[Dataset records]
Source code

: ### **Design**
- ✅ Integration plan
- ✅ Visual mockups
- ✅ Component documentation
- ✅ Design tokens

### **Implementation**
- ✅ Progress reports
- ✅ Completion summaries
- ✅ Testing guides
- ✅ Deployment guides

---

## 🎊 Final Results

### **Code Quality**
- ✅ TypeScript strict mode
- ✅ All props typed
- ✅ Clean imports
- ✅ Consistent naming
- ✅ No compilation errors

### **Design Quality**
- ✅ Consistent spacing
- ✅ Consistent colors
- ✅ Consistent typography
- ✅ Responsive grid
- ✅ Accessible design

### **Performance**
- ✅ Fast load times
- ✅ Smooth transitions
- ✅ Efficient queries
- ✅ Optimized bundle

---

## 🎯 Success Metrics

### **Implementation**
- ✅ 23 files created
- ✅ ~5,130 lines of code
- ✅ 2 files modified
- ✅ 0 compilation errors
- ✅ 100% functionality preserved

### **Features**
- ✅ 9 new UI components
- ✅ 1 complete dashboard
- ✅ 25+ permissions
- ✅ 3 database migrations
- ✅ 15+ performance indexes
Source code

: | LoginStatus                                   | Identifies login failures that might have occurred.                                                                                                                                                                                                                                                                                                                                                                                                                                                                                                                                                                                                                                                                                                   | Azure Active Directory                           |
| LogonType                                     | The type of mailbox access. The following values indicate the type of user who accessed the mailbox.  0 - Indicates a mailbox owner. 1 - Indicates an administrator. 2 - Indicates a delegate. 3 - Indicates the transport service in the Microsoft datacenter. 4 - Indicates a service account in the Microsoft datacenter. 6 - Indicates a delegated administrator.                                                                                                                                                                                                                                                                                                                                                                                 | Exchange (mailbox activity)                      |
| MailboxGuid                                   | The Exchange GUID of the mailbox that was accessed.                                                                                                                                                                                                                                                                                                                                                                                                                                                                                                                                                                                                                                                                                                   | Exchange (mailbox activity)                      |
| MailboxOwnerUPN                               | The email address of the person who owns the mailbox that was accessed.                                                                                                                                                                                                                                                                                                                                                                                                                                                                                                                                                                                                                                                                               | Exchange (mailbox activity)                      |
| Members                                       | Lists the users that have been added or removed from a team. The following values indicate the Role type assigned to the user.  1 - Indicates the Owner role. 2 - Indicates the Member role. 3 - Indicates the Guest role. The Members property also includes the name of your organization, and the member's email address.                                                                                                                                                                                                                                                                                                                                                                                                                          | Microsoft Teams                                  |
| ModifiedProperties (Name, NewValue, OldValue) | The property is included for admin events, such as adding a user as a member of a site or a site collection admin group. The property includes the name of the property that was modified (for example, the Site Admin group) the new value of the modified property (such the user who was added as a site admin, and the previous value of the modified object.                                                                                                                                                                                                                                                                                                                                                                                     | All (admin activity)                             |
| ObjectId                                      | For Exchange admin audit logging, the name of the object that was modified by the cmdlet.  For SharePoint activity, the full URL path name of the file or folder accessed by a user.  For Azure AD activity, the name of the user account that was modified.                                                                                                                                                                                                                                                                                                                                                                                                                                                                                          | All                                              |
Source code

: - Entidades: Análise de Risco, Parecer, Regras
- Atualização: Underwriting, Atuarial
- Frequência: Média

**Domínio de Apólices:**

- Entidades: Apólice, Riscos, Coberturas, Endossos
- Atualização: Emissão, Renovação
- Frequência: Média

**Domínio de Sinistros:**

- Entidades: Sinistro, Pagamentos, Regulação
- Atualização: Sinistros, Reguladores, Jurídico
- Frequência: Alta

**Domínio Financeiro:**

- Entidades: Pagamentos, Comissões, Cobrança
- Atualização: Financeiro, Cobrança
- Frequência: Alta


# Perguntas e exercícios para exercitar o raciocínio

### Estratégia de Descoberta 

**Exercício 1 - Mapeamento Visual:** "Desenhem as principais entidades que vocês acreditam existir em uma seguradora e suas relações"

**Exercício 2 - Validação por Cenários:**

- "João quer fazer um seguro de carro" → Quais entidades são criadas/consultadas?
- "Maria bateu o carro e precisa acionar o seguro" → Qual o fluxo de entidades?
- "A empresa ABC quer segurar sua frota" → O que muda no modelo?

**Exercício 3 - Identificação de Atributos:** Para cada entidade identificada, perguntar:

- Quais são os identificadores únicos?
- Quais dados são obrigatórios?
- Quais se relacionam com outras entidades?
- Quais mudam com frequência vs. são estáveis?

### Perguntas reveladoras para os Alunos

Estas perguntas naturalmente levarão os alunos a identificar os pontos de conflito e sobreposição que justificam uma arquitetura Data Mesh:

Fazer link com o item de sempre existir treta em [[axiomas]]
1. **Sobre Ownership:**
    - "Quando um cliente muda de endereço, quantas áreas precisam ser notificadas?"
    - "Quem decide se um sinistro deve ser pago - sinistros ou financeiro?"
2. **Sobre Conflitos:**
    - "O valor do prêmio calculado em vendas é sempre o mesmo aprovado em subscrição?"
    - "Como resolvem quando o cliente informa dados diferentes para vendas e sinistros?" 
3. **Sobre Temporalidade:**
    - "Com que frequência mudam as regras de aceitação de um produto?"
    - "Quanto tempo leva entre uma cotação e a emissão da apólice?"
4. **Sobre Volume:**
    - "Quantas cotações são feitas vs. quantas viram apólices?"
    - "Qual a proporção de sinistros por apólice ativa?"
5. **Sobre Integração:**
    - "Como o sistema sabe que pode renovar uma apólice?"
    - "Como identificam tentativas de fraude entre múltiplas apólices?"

WORK TASK:
Beginning at the first line of the records, give again each line exactly as written, ending with the line that contains "### **Features**".

SOLVED PROBLEM:
Source code

: ### **Design**
- ✅ Integration plan
- ✅ Visual mockups
- ✅ Component documentation
- ✅ Design tokens

### **Implementation**
- ✅ Progress reports
- ✅ Completion summaries
- ✅ Testing guides
- ✅ Deployment guides

---

## 🎊 Final Results

### **Code Quality**
- ✅ TypeScript strict mode
- ✅ All props typed
- ✅ Clean imports
- ✅ Consistent naming
- ✅ No compilation errors

### **Design Quality**
- ✅ Consistent spacing
- ✅ Consistent colors
- ✅ Consistent typography
- ✅ Responsive grid
- ✅ Accessible design

### **Performance**
- ✅ Fast load times
- ✅ Smooth transitions
- ✅ Efficient queries
- ✅ Optimized bundle

---

## 🎯 Success Metrics

### **Implementation**
- ✅ 23 files created
- ✅ ~5,130 lines of code
- ✅ 2 files modified
- ✅ 0 compilation errors
- ✅ 100% functionality preserved

### **Features**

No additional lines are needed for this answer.